WHAT TO DO: In the records below, locate the line containing "Người Lái U10 Phát Hiện Rò Rỉ Laser Từ Xa"; output that line and every following line through the last, exactly.

STUDY MATERIAL:
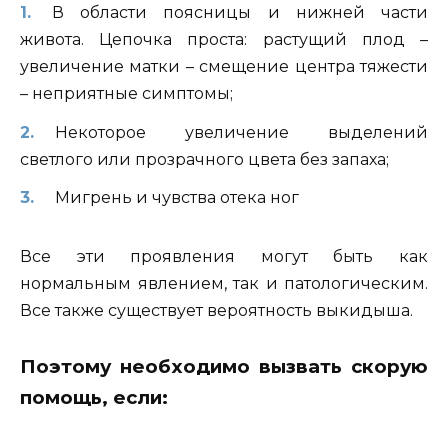
В области поясницы и нижней части
живота. Цепочка проста: растущий плод –
увеличение матки – смещение центра тяжести
– неприятные симптомы;
Некоторое увеличение выделений
светлого или прозрачного цвета без запаха;
Мигрень и чувства отека ног
Все эти проявления могут быть как
нормальным явлением, так и патологическим.
Все также существует вероятность выкидыша.
Поэтому необходимо вызвать скорую
помощь, если:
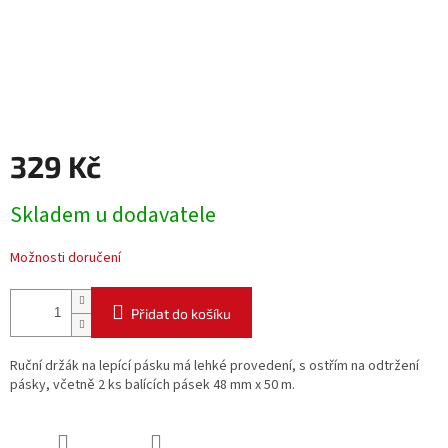
329 Kč
Měrná
Skladem u dodavatele
cena:
Možnosti doručení
Přidat do košíku
Ruční držák na lepící pásku má lehké provedení, s ostřím na odtržení
pásky, včetně 2 ks balících pásek 48 mm x 50 m.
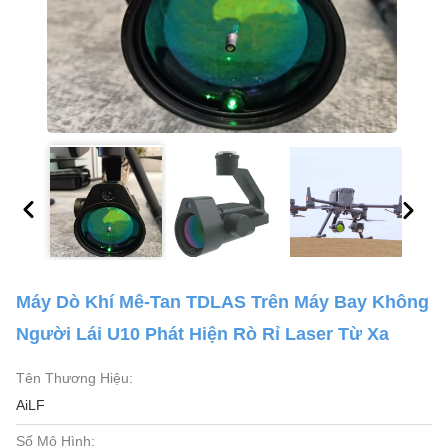
Máy Dò Khí Mê-Tan TDLAS Trên Máy Bay Không
Người Lái U10 Phát Hiện Rò Rỉ Laser Từ Xa
Tên Thương Hiệu:
AiLF
Số Mô Hình:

RESPONSE FOR THIS EXERCISE:
Người Lái U10 Phát Hiện Rò Rỉ Laser Từ Xa
Tên Thương Hiệu:
AiLF
Số Mô Hình:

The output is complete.